Every entry should be repeated exactly. Omit the pictures.

Collection entries:

·····

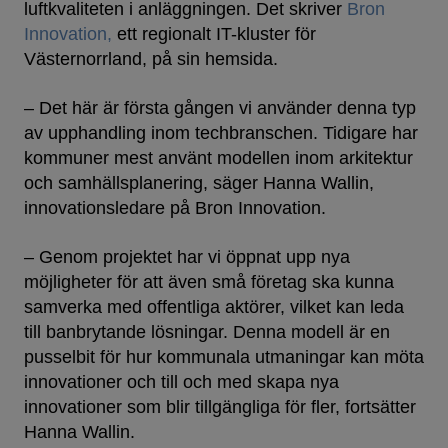
luftkvaliteten i anläggningen. Det skriver
Bron
Innovation,
ett regionalt IT-kluster för
Västernorrland, på sin hemsida.
– Det här är första gången vi använder denna typ
av upphandling inom techbranschen. Tidigare har
kommuner mest använt modellen inom arkitektur
och samhällsplanering, säger Hanna Wallin,
innovationsledare på Bron Innovation.
– Genom projektet har vi öppnat upp nya
möjligheter för att även små företag ska kunna
samverka med offentliga aktörer, vilket kan leda
till banbrytande lösningar. Denna modell är en
pusselbit för hur kommunala utmaningar kan möta
innovationer och till och med skapa nya
innovationer som blir tillgängliga för fler, fortsätter
Hanna Wallin.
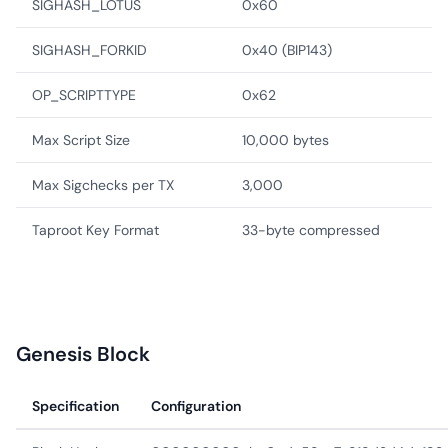
SIGHASH_LOTUS
0x60
SIGHASH_FORKID
0x40 (BIP143)
OP_SCRIPTTYPE
0x62
Max Script Size
10,000 bytes
Max Sigchecks per TX
3,000
Taproot Key Format
33-byte compressed
Genesis Block
Specification
Configuration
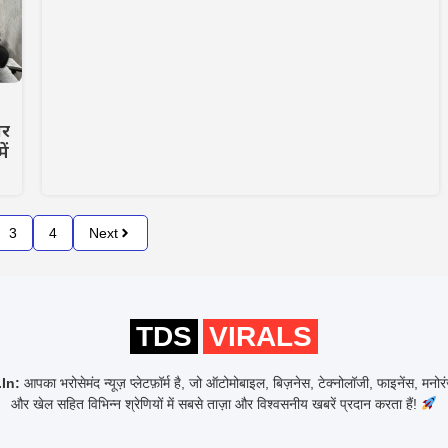
जर
ें
3
4
Next
TDS
VIRALS
In:
आपका भरोसेमंद न्यूज़ प्लेटफ़ॉर्म है, जो ऑटोमोबाइल, बिज़नेस, टेक्नोलॉजी, फाइनेंस, मनो
और खेल सहित विभिन्न श्रेणियों में सबसे ताज़ा और विश्वसनीय खबरें प्रदान करता हैं!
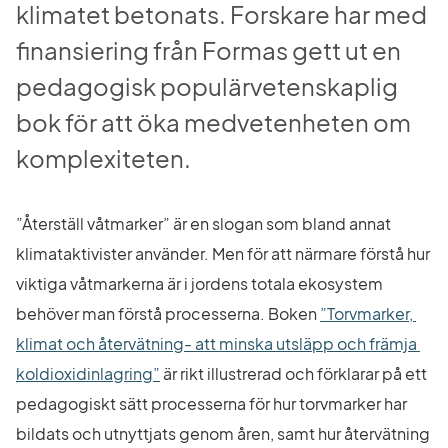
klimatet betonats. Forskare har med 
finansiering från Formas gett ut en 
pedagogisk populärvetenskaplig 
bok för att öka medvetenheten om 
komplexiteten. 
”Återställ våtmarker” är en slogan som bland annat 
klimataktivister använder. Men för att närmare förstå hur 
viktiga våtmarkerna är i jordens totala ekosystem 
behöver man förstå processerna. Boken 
”Torvmarker, 
klimat och återvätning- att minska utsläpp och främja 
Länk till annan webbplats.
koldioxidinlagring”
 är rikt illustrerad och förklarar på ett 
pedagogiskt sätt processerna för hur torvmarker har 
bildats och utnyttjats genom åren, samt hur återvätning 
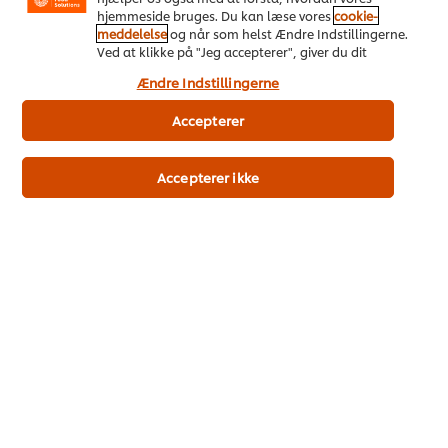
hjemmeside bruges. Du kan læse vores
cookie-
Energi kJ
meddelelse
og når som helst Ændre Indstillingerne.
580 kJ
Ved at klikke på "Jeg accepterer", giver du dit
Energi kcal
samtykke til vores brug af cookies.
Ændre Indstillingerne
139 kcal
Kulhydrat
Accepterer
13.0 g
Sukker
Accepterer ikke
4.0 g
Fedt
2.5 g
Mættede fedtsyrer
0.7 g
Protein
15.0 g
Fibre
3.5 g
Salt
57.00 g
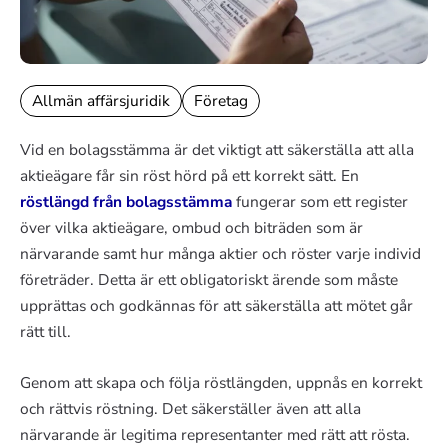
Allmän affärsjuridik
Företag
Vid en bolagsstämma är det viktigt att säkerställa att alla
aktieägare får sin röst hörd på ett korrekt sätt. En
röstlängd från bolagsstämma
fungerar som ett register
över vilka aktieägare, ombud och biträden som är
närvarande samt hur många aktier och röster varje individ
företräder. Detta är ett obligatoriskt ärende som måste
upprättas och godkännas för att säkerställa att mötet går
rätt till.
Genom att skapa och följa röstlängden, uppnås en korrekt
och rättvis röstning. Det säkerställer även att alla
närvarande är legitima representanter med rätt att rösta.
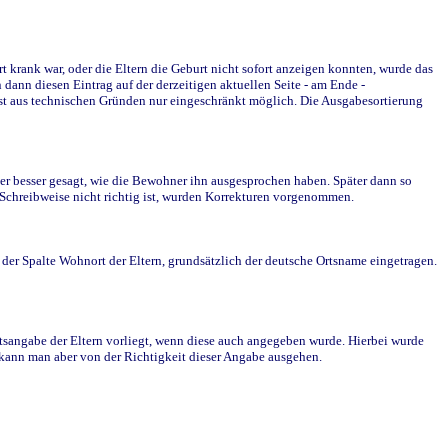
krank war, oder die Eltern die Geburt nicht sofort anzeigen konnten, wurde das
ann diesen Eintrag auf der derzeitigen aktuellen Seite - am Ende -
st aus technischen Gründen nur eingeschränkt möglich. Die Ausgabesortierung
r besser gesagt, wie die Bewohner ihn ausgesprochen haben. Später dann so
e Schreibweise nicht richtig ist, wurden Korrekturen vorgenommen.
r Spalte Wohnort der Eltern, grundsätzlich der deutsche Ortsname eingetragen.
rtsangabe der Eltern vorliegt, wenn diese auch angegeben wurde. Hierbei wurde
d kann man aber von der Richtigkeit dieser Angabe ausgehen.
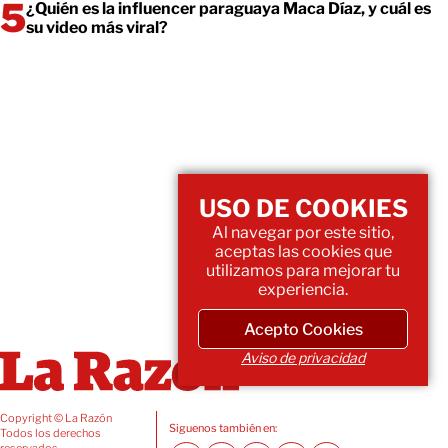
¿Quién es la influencer paraguaya Maca Díaz, y cuál es
su video más viral?
USO DE COOKIES
Al navegar por este sitio,
aceptas las cookies que
utilizamos para mejorar tu
experiencia.
Acepto Cookies
Aviso de privacidad
Copyright © La Razón
Siguenos también en:
Todos los derechos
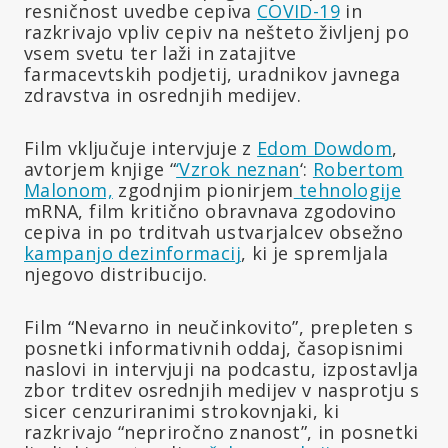
resničnost uvedbe cepiva
COVID-19
in
razkrivajo vpliv cepiv na nešteto življenj po
vsem svetu ter laži in zatajitve
farmacevtskih podjetij, uradnikov javnega
zdravstva in osrednjih medijev.
Film vključuje intervjuje z
Edom Dowdom
,
avtorjem knjige “
‘Vzrok neznan
‘:
Robertom
Malonom,
zgodnjim pionirjem
tehnologije
mRNA, film kritično obravnava zgodovino
cepiva in po trditvah ustvarjalcev obsežno
kampanjo dezinformacij
, ki je spremljala
njegovo distribucijo.
Film “Nevarno in neučinkovito”, prepleten s
posnetki informativnih oddaj, časopisnimi
naslovi in intervjuji na podcastu, izpostavlja
zbor trditev osrednjih medijev v nasprotju s
sicer cenzuriranimi strokovnjaki, ki
razkrivajo “nepriročno znanost”, in posnetki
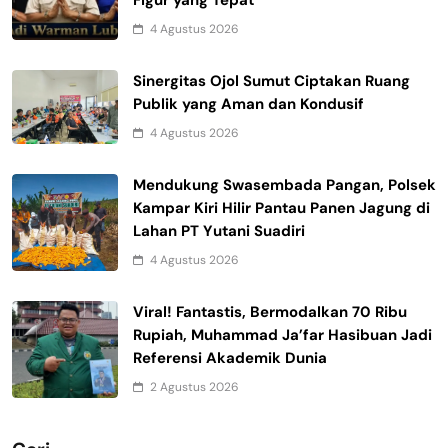
Figur yang Tepat
4 Agustus 2026
Sinergitas Ojol Sumut Ciptakan Ruang
Publik yang Aman dan Kondusif
4 Agustus 2026
Mendukung Swasembada Pangan, Polsek
Kampar Kiri Hilir Pantau Panen Jagung di
Lahan PT Yutani Suadiri
4 Agustus 2026
Viral! Fantastis, Bermodalkan 70 Ribu
Rupiah, Muhammad Ja’far Hasibuan Jadi
Referensi Akademik Dunia
2 Agustus 2026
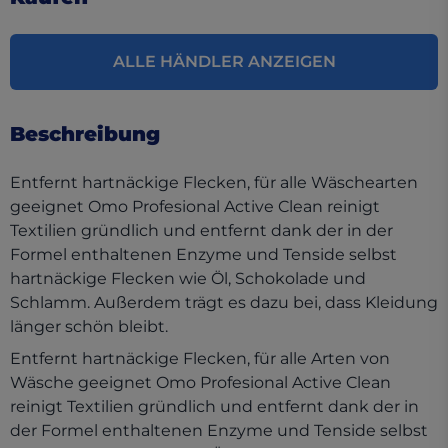
ALLE HÄNDLER ANZEIGEN
Beschreibung
Entfernt hartnäckige Flecken, für alle Wäschearten
geeignet Omo Profesional Active Clean reinigt
Textilien gründlich und entfernt dank der in der
Formel enthaltenen Enzyme und Tenside selbst
hartnäckige Flecken wie Öl, Schokolade und
Schlamm. Außerdem trägt es dazu bei, dass Kleidung
länger schön bleibt.
Entfernt hartnäckige Flecken, für alle Arten von
Wäsche geeignet Omo Profesional Active Clean
reinigt Textilien gründlich und entfernt dank der in
der Formel enthaltenen Enzyme und Tenside selbst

·····

_Exercise result:_
luftkvaliteten i anläggningen. Det skriver
Bron
Innovation,
ett regionalt IT-kluster för
Västernorrland, på sin hemsida.
– Det här är första gången vi använder denna typ
av upphandling inom techbranschen. Tidigare har
kommuner mest använt modellen inom arkitektur
och samhällsplanering, säger Hanna Wallin,
innovationsledare på Bron Innovation.
– Genom projektet har vi öppnat upp nya
möjligheter för att även små företag ska kunna
samverka med offentliga aktörer, vilket kan leda
till banbrytande lösningar. Denna modell är en
pusselbit för hur kommunala utmaningar kan möta
innovationer och till och med skapa nya
innovationer som blir tillgängliga för fler, fortsätter
Hanna Wallin.
SIGHASH_LOTUS
0x60
SIGHASH_FORKID
0x40 (BIP143)
OP_SCRIPTTYPE
0x62
Max Script Size
10,000 bytes
Max Sigchecks per TX
3,000
Taproot Key Format
33-byte compressed
Genesis Block
Specification
Configuration
जर
ें
3
4
Next
TDS
VIRALS
In:
आपका भरोसेमंद न्यूज़ प्लेटफ़ॉर्म है, जो ऑटोमोबाइल, बिज़नेस, टेक्नोलॉजी, फाइनेंस, मनो
और खेल सहित विभिन्न श्रेणियों में सबसे ताज़ा और विश्वसनीय खबरें प्रदान करता हैं!
klimatet betonats. Forskare har med 
finansiering från Formas gett ut en 
pedagogisk populärvetenskaplig 
bok för att öka medvetenheten om 
komplexiteten. 
”Återställ våtmarker” är en slogan som bland annat 
klimataktivister använder. Men för att närmare förstå hur 
viktiga våtmarkerna är i jordens totala ekosystem 
behöver man förstå processerna. Boken 
”Torvmarker, 
klimat och återvätning- att minska utsläpp och främja 
Länk till annan webbplats.
koldioxidinlagring”
 är rikt illustrerad och förklarar på ett 
pedagogiskt sätt processerna för hur torvmarker har 
bildats och utnyttjats genom åren, samt hur återvätning 
hjemmeside bruges. Du kan læse vores
cookie-
Energi kJ
meddelelse
og når som helst Ændre Indstillingerne.
580 kJ
Ved at klikke på "Jeg accepterer", giver du dit
Energi kcal
samtykke til vores brug af cookies.
Ændre Indstillingerne
139 kcal
Kulhydrat
Accepterer
13.0 g
Sukker
Accepterer ikke
4.0 g
Fedt
2.5 g
Mættede fedtsyrer
0.7 g
Protein
15.0 g
Fibre
3.5 g
Salt
57.00 g
Allmän affärsjuridik
Företag
Vid en bolagsstämma är det viktigt att säkerställa att alla
aktieägare får sin röst hörd på ett korrekt sätt. En
röstlängd från bolagsstämma
fungerar som ett register
över vilka aktieägare, ombud och biträden som är
närvarande samt hur många aktier och röster varje individ
företräder. Detta är ett obligatoriskt ärende som måste
upprättas och godkännas för att säkerställa att mötet går
rätt till.
Genom att skapa och följa röstlängden, uppnås en korrekt
och rättvis röstning. Det säkerställer även att alla
närvarande är legitima representanter med rätt att rösta.
krank war, oder die Eltern die Geburt nicht sofort anzeigen konnten, wurde das
ann diesen Eintrag auf der derzeitigen aktuellen Seite - am Ende -
st aus technischen Gründen nur eingeschränkt möglich. Die Ausgabesortierung
r besser gesagt, wie die Bewohner ihn ausgesprochen haben. Später dann so
e Schreibweise nicht richtig ist, wurden Korrekturen vorgenommen.
r Spalte Wohnort der Eltern, grundsätzlich der deutsche Ortsname eingetragen.
rtsangabe der Eltern vorliegt, wenn diese auch angegeben wurde. Hierbei wurde
d kann man aber von der Richtigkeit dieser Angabe ausgehen.
¿Quién es la influencer paraguaya Maca Díaz, y cuál es
su video más viral?
USO DE COOKIES
Al navegar por este sitio,
aceptas las cookies que
utilizamos para mejorar tu
experiencia.
Acepto Cookies
Aviso de privacidad
Copyright © La Razón
Siguenos también en:
Todos los derechos
resničnost uvedbe cepiva
COVID-19
in
razkrivajo vpliv cepiv na nešteto življenj po
vsem svetu ter laži in zatajitve
farmacevtskih podjetij, uradnikov javnega
zdravstva in osrednjih medijev.
Film vključuje intervjuje z
Edom Dowdom
,
avtorjem knjige “
‘Vzrok neznan
‘:
Robertom
Malonom,
zgodnjim pionirjem
tehnologije
mRNA, film kritično obravnava zgodovino
cepiva in po trditvah ustvarjalcev obsežno
kampanjo dezinformacij
, ki je spremljala
njegovo distribucijo.
Film “Nevarno in neučinkovito”, prepleten s
posnetki informativnih oddaj, časopisnimi
naslovi in intervjuji na podcastu, izpostavlja
zbor trditev osrednjih medijev v nasprotju s
sicer cenzuriranimi strokovnjaki, ki
razkrivajo “nepriročno znanost”, in posnetki
Figur yang Tepat
4 Agustus 2026
Sinergitas Ojol Sumut Ciptakan Ruang
Publik yang Aman dan Kondusif
4 Agustus 2026
Mendukung Swasembada Pangan, Polsek
Kampar Kiri Hilir Pantau Panen Jagung di
Lahan PT Yutani Suadiri
4 Agustus 2026
Viral! Fantastis, Bermodalkan 70 Ribu
Rupiah, Muhammad Ja’far Hasibuan Jadi
Referensi Akademik Dunia
2 Agustus 2026
ALLE HÄNDLER ANZEIGEN
Beschreibung
Entfernt hartnäckige Flecken, für alle Wäschearten
geeignet Omo Profesional Active Clean reinigt
Textilien gründlich und entfernt dank der in der
Formel enthaltenen Enzyme und Tenside selbst
hartnäckige Flecken wie Öl, Schokolade und
Schlamm. Außerdem trägt es dazu bei, dass Kleidung
länger schön bleibt.
Entfernt hartnäckige Flecken, für alle Arten von
Wäsche geeignet Omo Profesional Active Clean
reinigt Textilien gründlich und entfernt dank der in
der Formel enthaltenen Enzyme und Tenside selbst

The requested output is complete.